**Exercise details**
Rewrite the listing starting at the line that contains "pose: elev=32.2 azim=202.6" and ending at the line that contains "Dot at: occluded", replacing "roll" with "tilt" and leaving everything else unchanged. Leave the pictures out of your answer.

**Extracted records**
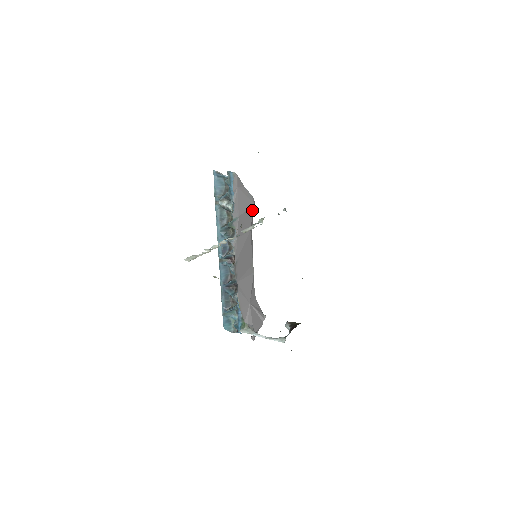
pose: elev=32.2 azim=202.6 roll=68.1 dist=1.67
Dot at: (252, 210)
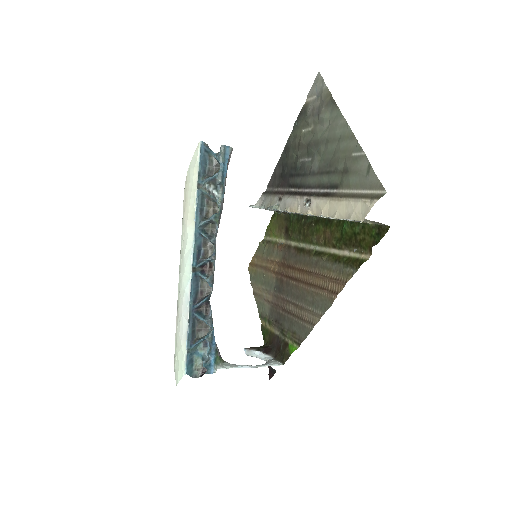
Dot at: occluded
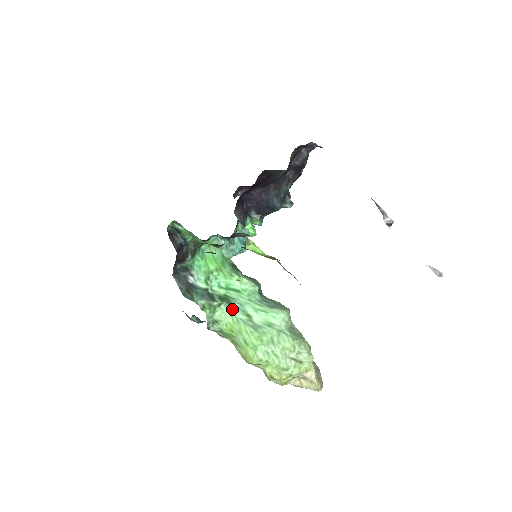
...
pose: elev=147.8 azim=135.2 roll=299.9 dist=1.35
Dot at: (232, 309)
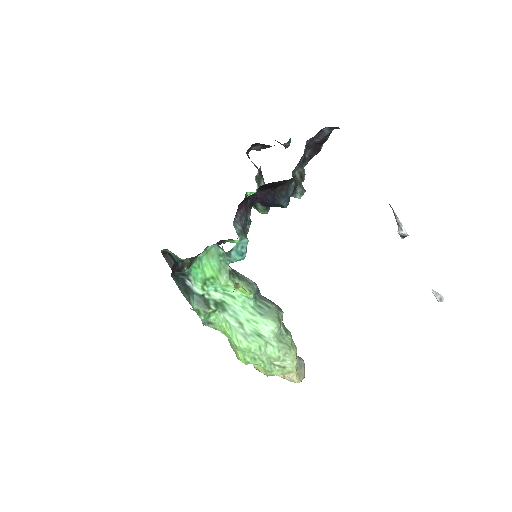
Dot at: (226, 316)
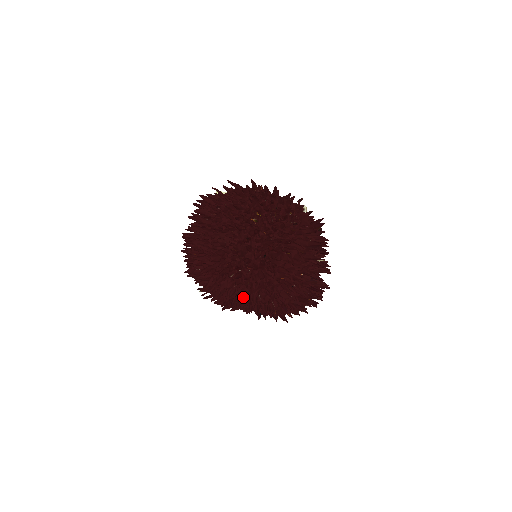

**Problem solution**
pose: elev=32.2 azim=202.6 tilt=68.1 dist=1.67
Dot at: (252, 210)
Dot at: occluded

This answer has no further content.